Exercise goal: Below this sentence is a listing; return exactly its lines from the one with "right eye: (468, 272)" to the one with "right knee: (409, 398)", both kept, and nothing more.

━━━━━━━━━━━━━━━━━━━━━━━━━━━━━━

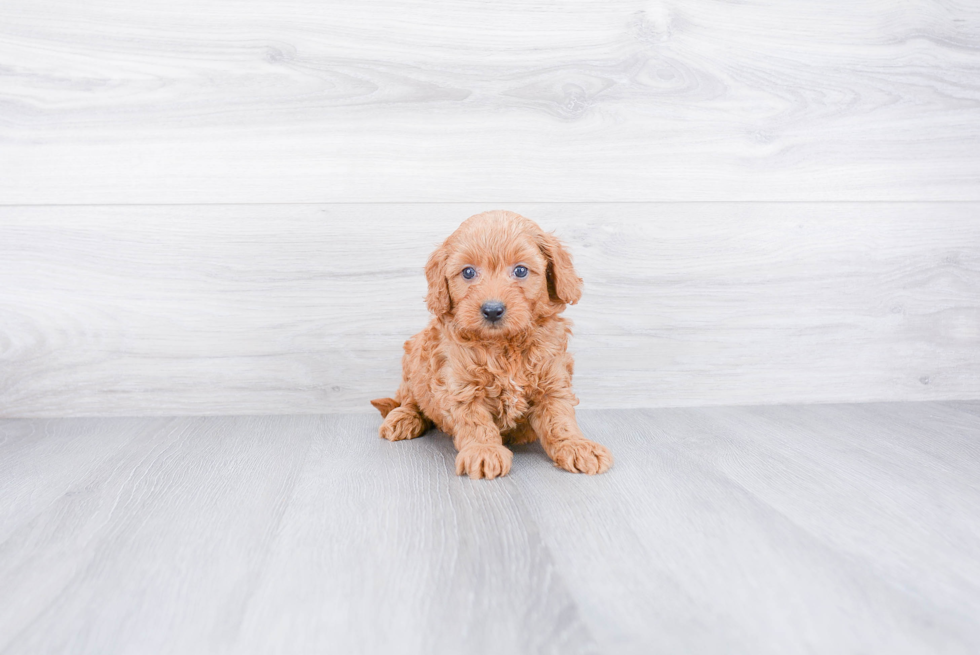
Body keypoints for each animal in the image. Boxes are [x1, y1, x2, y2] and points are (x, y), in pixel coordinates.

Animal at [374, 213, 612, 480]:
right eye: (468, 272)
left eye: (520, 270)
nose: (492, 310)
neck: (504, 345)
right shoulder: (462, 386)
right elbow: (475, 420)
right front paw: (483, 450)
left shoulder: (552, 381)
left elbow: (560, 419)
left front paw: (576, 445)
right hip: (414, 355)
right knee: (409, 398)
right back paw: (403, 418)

━━━━━━━━━━━━━━━━━━━━━━━━━━━━━━

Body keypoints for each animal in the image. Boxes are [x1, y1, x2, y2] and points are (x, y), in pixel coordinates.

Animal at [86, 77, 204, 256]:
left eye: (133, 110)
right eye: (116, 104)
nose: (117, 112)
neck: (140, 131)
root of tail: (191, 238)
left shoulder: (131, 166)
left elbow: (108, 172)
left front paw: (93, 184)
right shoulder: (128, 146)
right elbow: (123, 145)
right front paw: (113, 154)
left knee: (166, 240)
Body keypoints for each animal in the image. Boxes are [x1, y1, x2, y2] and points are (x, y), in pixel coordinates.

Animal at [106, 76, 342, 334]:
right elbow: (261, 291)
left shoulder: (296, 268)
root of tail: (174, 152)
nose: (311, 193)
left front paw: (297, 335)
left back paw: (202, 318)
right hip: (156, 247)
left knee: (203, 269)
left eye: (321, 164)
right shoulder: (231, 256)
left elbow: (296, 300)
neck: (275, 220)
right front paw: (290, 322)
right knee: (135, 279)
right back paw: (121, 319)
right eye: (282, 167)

━━━━━━━━━━━━━━━━━━━━━━━━━━━━━━

Response box:
right eye: (468, 272)
left eye: (520, 270)
nose: (492, 310)
neck: (504, 345)
right shoulder: (462, 386)
right elbow: (475, 420)
right front paw: (483, 450)
left shoulder: (552, 381)
left elbow: (560, 419)
left front paw: (576, 445)
right hip: (414, 355)
right knee: (409, 398)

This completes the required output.